= Otto Lowenstein =

German-American neuropsychiatrist

Soon after arriving in New York in 1939

Otto Lowenstein (7 May 1889 – 25 March 1965) was a German-American neuropsychiatrist who was a native of Osnabrück.

He grew up in Preußisch Oldendorf, the son of Julius Lowenstein, a merchant, and Henriette Grunewald, into a Jewish family, and, when he was 19, began to study mathematics and philosophy at the University of Göttingen, before switching to medicine in another university.

In 1914 he received his medical degree from the University of Bonn, and following service as a military physician during World War I, he returned to Bonn as a neuropsychiatric assistant to Alexander Westphal. While at Bonn, he was involved in the fields of pediatric psychiatry and experimental psychology. He pursued funding from the Government of Westphalia, then developed and opened the first children's psychiatric hospital in the world. He became Chief of Staff at this new Neuropsychiatric Hospital of Bonn University (1920–1926). He became Chief Neuropsychiatrist and Director of the State Hospital for Nervous and Mental Diseases and founded the pioneering Neuropsychiatric Hospital for children, serving as its head from 1926 to 1933. This hospital continues to operate to this day and is believed to be the first specialized hospital of its kind in the world.
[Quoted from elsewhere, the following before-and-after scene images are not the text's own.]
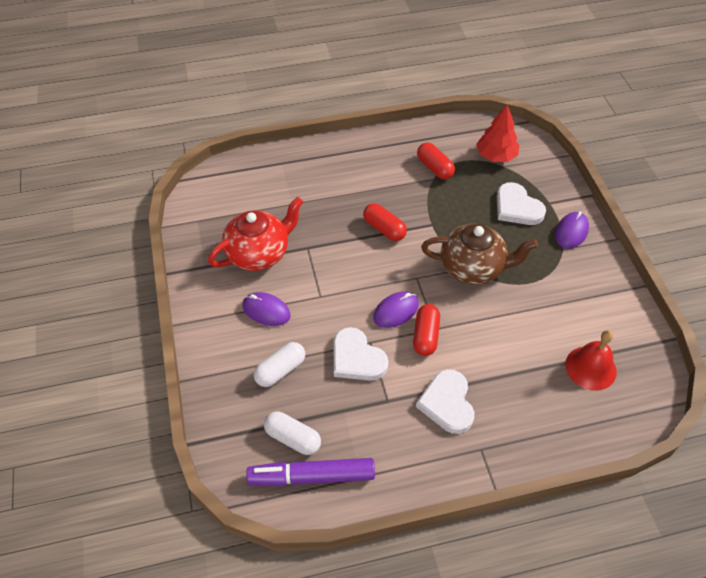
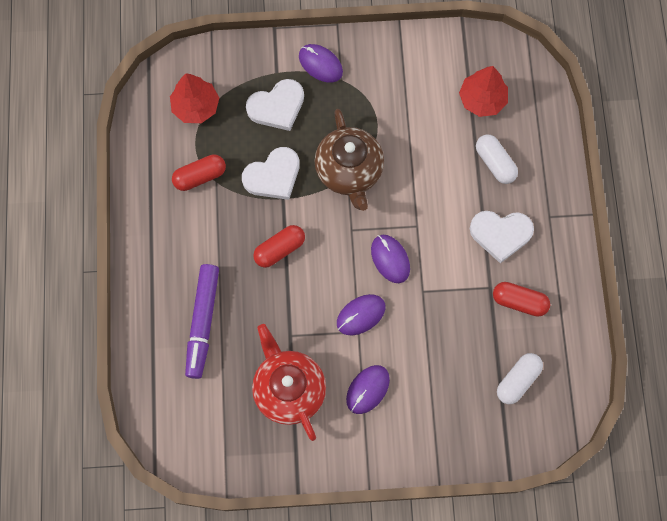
camera: 80 degrees left, 20 degrees up
(280, 370) = (442, 383): white capsule -> white capsule (495, 163)
(312, 476) = (557, 368): purple marker -> purple marker (203, 322)
(336, 296) = (360, 315): none -> purple mouse
(357, 358) = (439, 307): white heart -> white heart (273, 176)
(425, 336) = (424, 237): red capsule -> red capsule (519, 302)
(473, 268) = (349, 171): brown teapot -> brown teapot turned 150 degrees clockwise
(590, 368) = (482, 99): red bell -> red tree

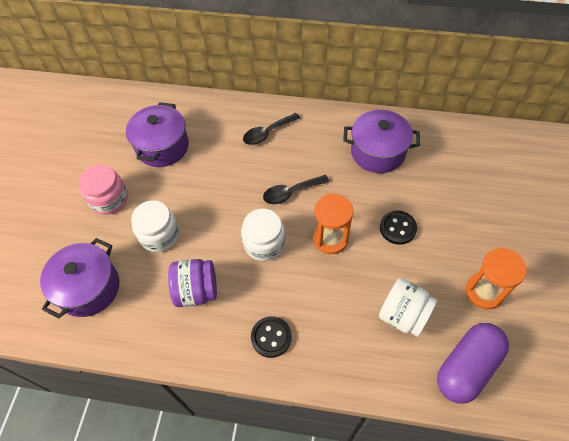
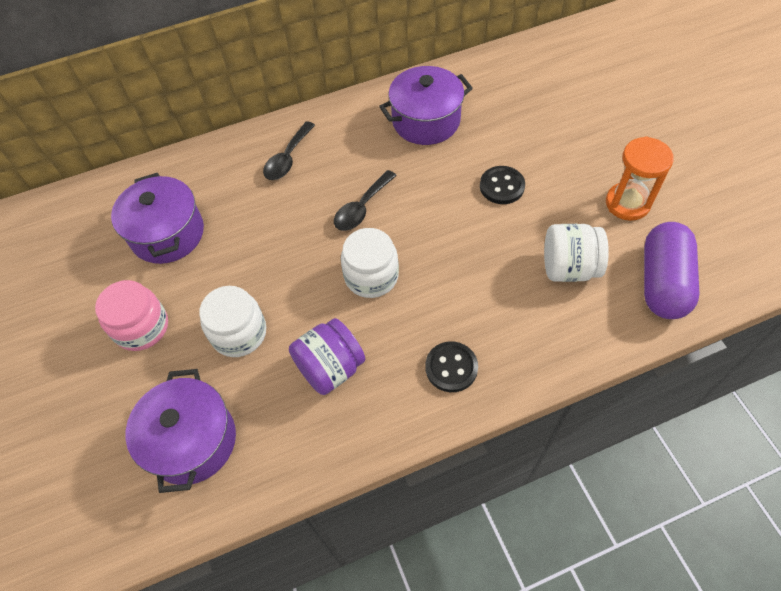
camera: 30 degrees left, 0 degrees up
(330, 239) = (440, 233): orange hourglass -> none

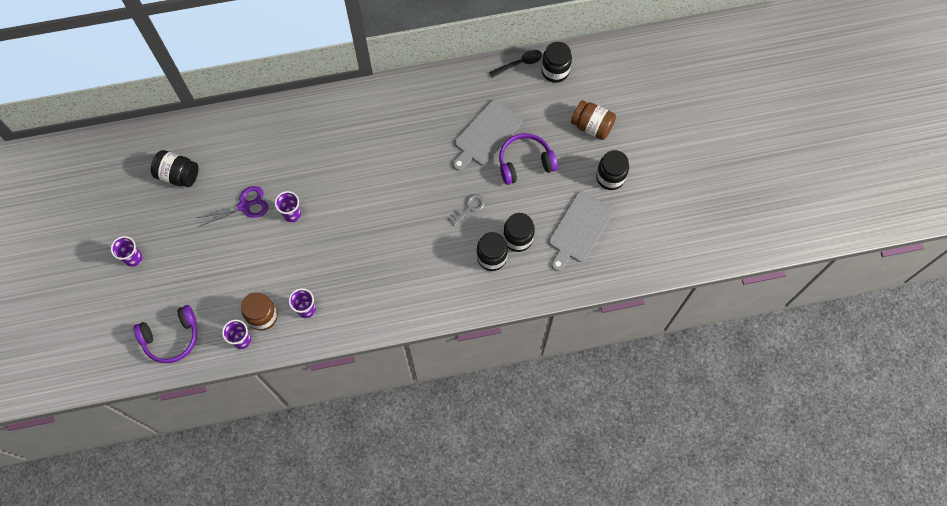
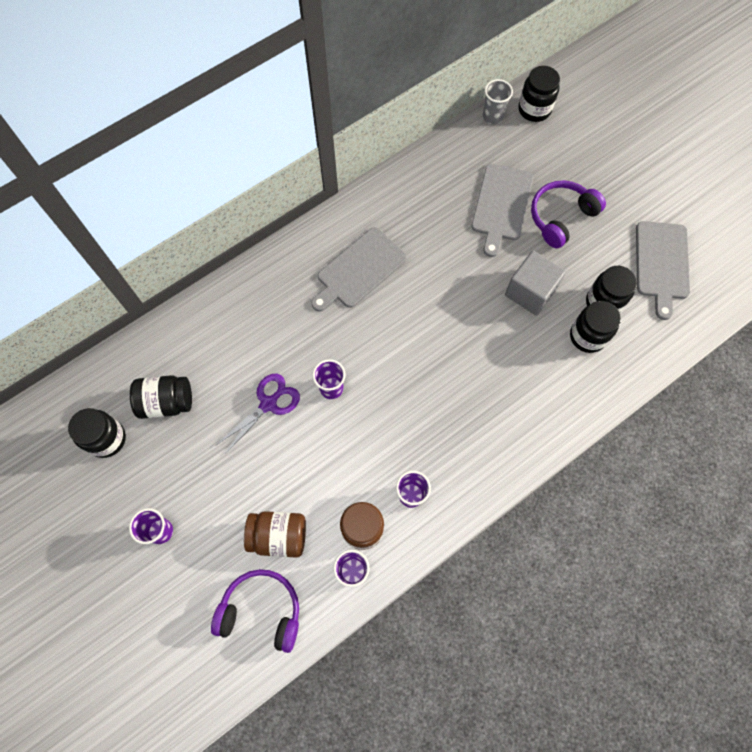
camera: 25 degrees left, 0 degrees up
(171, 338) = (261, 611): purple headphones -> purple headphones turned 120 degrees counterclockwise
(356, 139) = (359, 270): none -> grey cutting board
(469, 208) = (530, 292): grey key -> grey cube
(519, 63) = (492, 116): black spoon -> grey cup
(592, 126) = (607, 150): brown jar -> brown jar (278, 536)
(610, 177) = (659, 195): black jar -> black jar (107, 439)

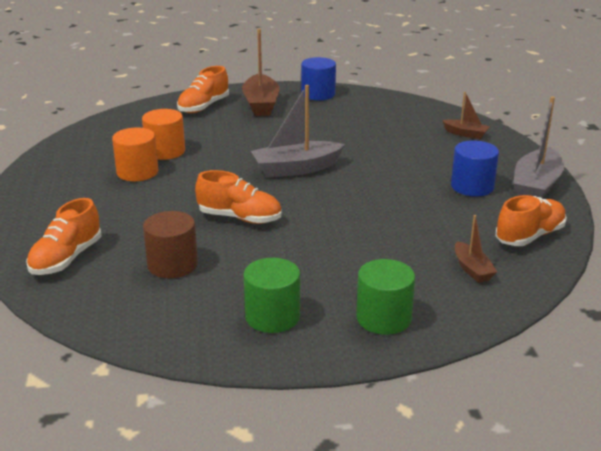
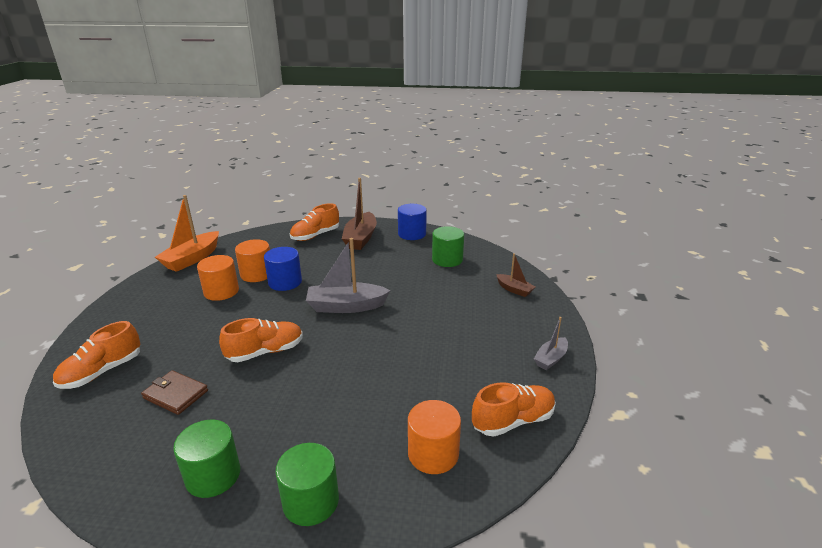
camera: 15 degrees right, 0 degrees up
(69, 145) = (192, 259): none -> orange boat
(172, 265) = (175, 394): brown cylinder -> brown wallet
(240, 218) = (265, 352): orange shoe -> orange shoe turned 60 degrees counterclockwise
(376, 114) = (447, 259): none -> green cylinder
(472, 186) = (488, 350): blue cylinder -> blue cylinder (285, 282)
(472, 269) = (433, 453): brown boat -> orange cylinder
(536, 186) = (551, 359): grey boat -> grey boat, size x0.54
He was the Director of the Institute for Heredity in Neurology and Psychiatry, (Institut Fuer Neurologisch–Psychiatrische Erbforschung) from 1926 to 1933. Together with his wife, Dr Marta (Grunewald) Lowenstein, he conducted hundreds of interviews to develop family histories of neurological illnesses. While in Germany he also began early research into pupillography as a means to detect and diagnose mental and neurological disorders including engineering the first machines and methodologies to assist in the study of the eye as a window to the brain.

In 1933, because of his Jewish ethnicity, he relocated to Switzerland in order to escape Nazi persecution (led by a former army colleague who was envious of his work), working as a neuropsychiatrist at the Clinique La Métairie in Nyon. He was a member of the faculty of the University of Geneva, Department of Ophthalmology, and Director of the Pupillographic Laboratory from 1935 to 1939. Under his leadership, the laboratory and the equipment pioneered there were invented and used in his researching the pupil. In 1939 he emigrated to New York City, where he was associated with New York University and later Columbia Presbyterian Hospital. In New York, he continued neuro-ophthalmological research with his research assistant Irene Loewenfeld. As he was preparing final edits to a major compendium of his life work specializing on the pupil, he was taken ill with pancreatic cancer. His work was entrusted to Dr Loewenfeld who had received her Ph.D. From the University of Bonn under Dr Lowenstein's mentorship. The work was ultimately published in the 1990s and contains his research in two volumes.

He is remembered for his studies involving motion, size and functionality of the eye's pupil from a neuropsychiatric standpoint. In Germany and America, he created laboratories containing specialized equipment for research of the eye's pupil. He was particularly interested in the status of an individual's pupil during specific emotional and psychological states, as well as the condition of the pupil during periods of fatigue and alertness.

In 1957, he built an "electronic pupillograph" that incorporated infrared technology. This device was used to accurately measure and analyze the pupils' diameter, and was a forerunner to more sophisticated pupillographic instruments that were developed in later years. Lowenstein's pioneer experiments and numerous publications on pupillary topics were a major factor in bringing pupillography into American neuro-ophthalmological medicine.

Recently, a psychiatric clinic for children called Das Professor Otto Löwenstein Haus was founded at the University of Bonn in Lowenstein's honor.

He was survived by his wife Marta who died later in the same year and by his two daughters, Anne Elizabeth Löwenstein Perls of Pacific Palisades, California, and Mary Dorothy Theresa Löwenstein Rowe (aka Marieli Rowe) of Madison, Wisconsin.